## Power Laws and Benford's Law

In the class of things that display universality, power laws occupy a special place in the academic imagination. Those who encounter them return babbling like a character in a Lovecraft story. Perhaps this shouldn’t be a surprise: their simplicity belies the fact that they are often difficult to explain theoretically, and their ubiuquity carries the type eldritch horror that’s par for the course when uncovering an inexplicable secret to the universe. Some examples:

- In economics, Xavier Gabaix, who has an early paper on the eerie empirical regularity that the size distribution of cities follows Zipf’s law has a detailed paper on power laws in finance.
- Sandpiles (like, literally dropping grains of sand onto a plain and seeing if stable pyramids form) have cluster sizes distributed by a power law.
- The number of connections each node has in a social network is Pareto distributed – this is proven in the classic Barabasi-Albert model.
- The metabolic rate of an animal is $\propto$ animal’s mass$^{3/4}$ (Kleiber’s law).
- Et cetera; Geoffrey West has a whole book on this; there’s even a Wikipedia list.

What’s going is is that power laws are universal in a dynamical systems sense – that the order these “laws” describe is reflective of something that’s inherent to life or complex systems in general. As Terry Tao notes in his post on universality, a key feature of these kinds of laws is compatibility, that one describes the other.

### Benford’s Law

One “law” related to power laws is Benford’s law, which describes the uncomfortable regularity at which leading digits of numbers – really, any numbers – follow a known distribution: In nature, 1s appear about 30% of the time, 2s 17.5%, etc, declining exponentially.

In the episode “Digits” of the Netflix science show “Connected,” Jennifer Golbeck (Prof at U Maryland’s i-School) talks about her paper that Benford’s law applies to friend and follower count on social networks. Since the degree distribution in social networks is likely governed by a power law (this is controversial, here’s a Quanta article and Barabasi’s reply), I wondered if just drawing the first digits of numbers from a power law would automatically give rise to Benfordness.
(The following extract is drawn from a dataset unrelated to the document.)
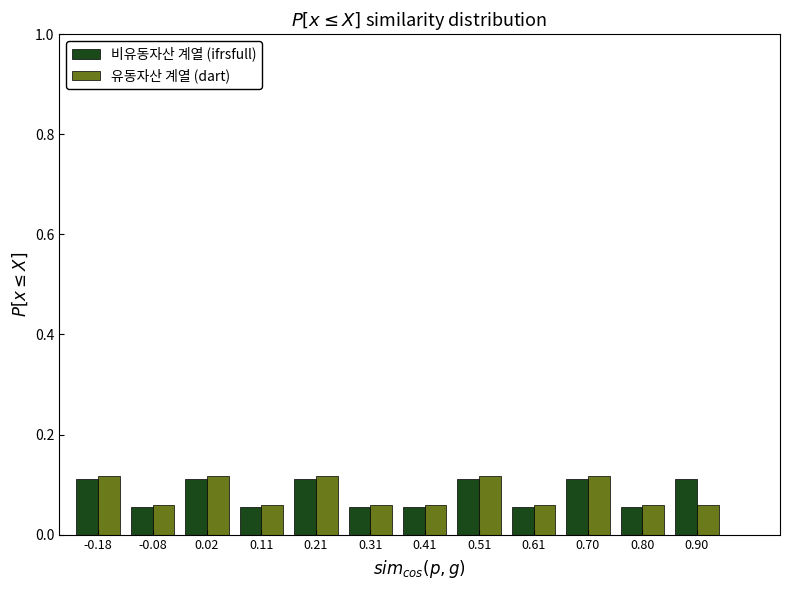

What is the sum of all 유동자산 계열 (dart) values?

1.0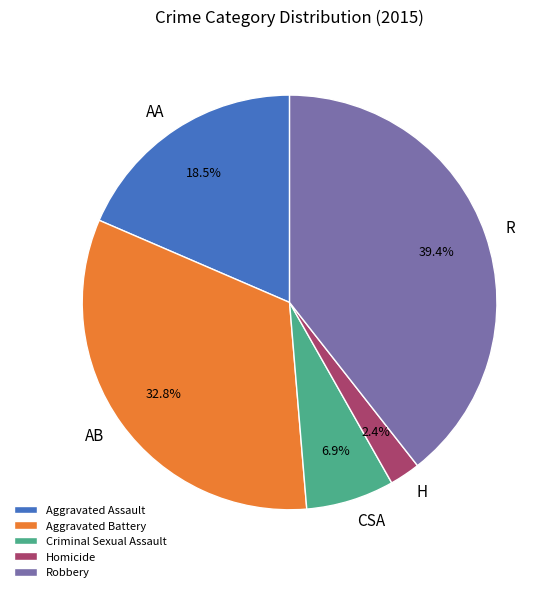

Count the number of slices in the pie.

5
Experimenting in R, I use the Pareto distribution, $x_i \sim {\alpha x_m^\alpha \over x^{\alpha+1}},$ where I fix $x_m=1$ (this shouldn’t matter, as the properties are power laws are “scale-free”), and experiment with $\alpha$. Note here our power law is that $x_i \sim \alpha x^{-(\alpha+1)}$.

I then follow this procedure:

- For a given $\alpha$, draw $N=150,000$ iid draws from the Pareto distribution, i.e.,

```
# inverse of pareto cdf
Finv <- function(y,xm,alpha){
return((1/xm)*(1-y)^(-1/alpha))
}
# draw N uniform samples
u <- runif(N)
# create pareto draws
pareto_draws <- sapply(u,Finv,xm=1,alpha=my_alpha)
```

- Record the first digit of each draw
- Compute the fraction of the sample with leading digit $1,…,9$.
- Compute the Euclidean distance of that vector against Benford’s law, that the digits are distributed $P(x=d)=\log_{10}{d+1 \over d}$. In the figure below, I call this $|\text{x-y}|$.
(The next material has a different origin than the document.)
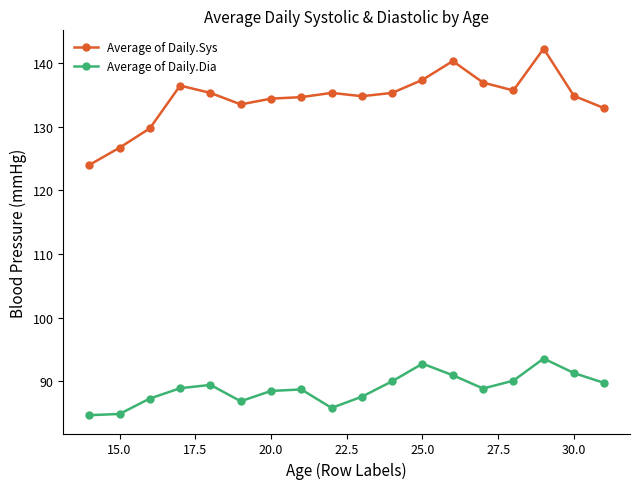

What is the value of the Average of Daily.Dia point at the 1st from the left?

84.7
What we get is the following:

We get the Benford distribution almost exactly when using $\alpha=0.01$,

Digit | Pareto (N=150k) | Benford’s law |
---|---|---|

1 | 0.30282000 | 0.30103000 |

2 | 0.17591333 | 0.17609126 |

3 | 0.12522667 | 0.12493874 |

4 | 0.09636000 | 0.09691001 |

5 | 0.07894667 | 0.07918125 |

6 | 0.06671333 | 0.06694679 |

7 | 0.05727333 | 0.05799195 |

8 | 0.05098667 | 0.05115252 |

9 | 0.04484667 | 0.04575749 |

This is, IMO, extremely surprising. The city size distribution, for example, is known to follow Benford’s law, see, e.g., this site. Yet the city size $\alpha$ is generally estimated at around $\alpha=1$, (see this Gabaix and Ioannides paper, for reference).

In this numerical experiment, at $\alpha=1$, we observe *superbenfordness*. That is,

Downloading the 2010 U.S. cities and towns census estimates, we see the distribution of leading digits in city size is roughly Benford,

We have found an inconsistency: Pareto distributions only produce Benford’s Law for $\alpha \rightarrow 0$, and Zipf’s Law for cities says the Pareto exponent for U.S. cities is roughly $\alpha=1$, and yet the U.S. city size distribution appears to obey Benford’s law.

This is consistent with the observation that Zipf’s law for U.S. cities *does not hold*, and that if anything, the U.S. city size distribution is only Pareto in one tail.